2. Includes shares acquired under the Esterline Technologies Corporation employee stock purchase plan.
3. Each outstanding share of common stock of Issuer at the Effective Time (as defined in the Merger Agreement) was converted into the right to receive an amount in cash equal to $122.50 pursuant to the terms of the Merger Agreement.
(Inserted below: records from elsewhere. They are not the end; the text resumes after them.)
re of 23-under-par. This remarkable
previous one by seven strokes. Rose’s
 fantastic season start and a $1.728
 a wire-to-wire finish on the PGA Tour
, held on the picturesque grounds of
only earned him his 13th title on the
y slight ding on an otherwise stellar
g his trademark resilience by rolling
4. Pursuant to the Merger Agreement, each option to purchase shares of common stock of the Issuer, whether vested or unvested, was, as of the Effective Time, cancelled and converted into the right to receive an amount in cash equal to the product obtained by multiplying (a) the amount by which $122.50 exceeds the per-share exercise price of such option, by (b) the total number of shares of Issuer common stock underlying such option.
5. Pursuant to the Merger Agreement (a) 1,732 restricted stock units, were, as of the Effective Time, cancelled and converted into the right to receive an amount in cash equal to $122.50 for each share of Issuer common stock underlying such restricted stock units and (b) 748 restricted stock units were forfeited for no consideration.
6. Pursuant to the Merger Agreement, each restricted stock unit award, whether vested or unvested, was, as of the Effective Time, cancelled and converted into the right to receive an amount in cash equal to the product obtained by multiplying (a) $122.50, by (b) the total number of shares of Issuer common stock underlying such award.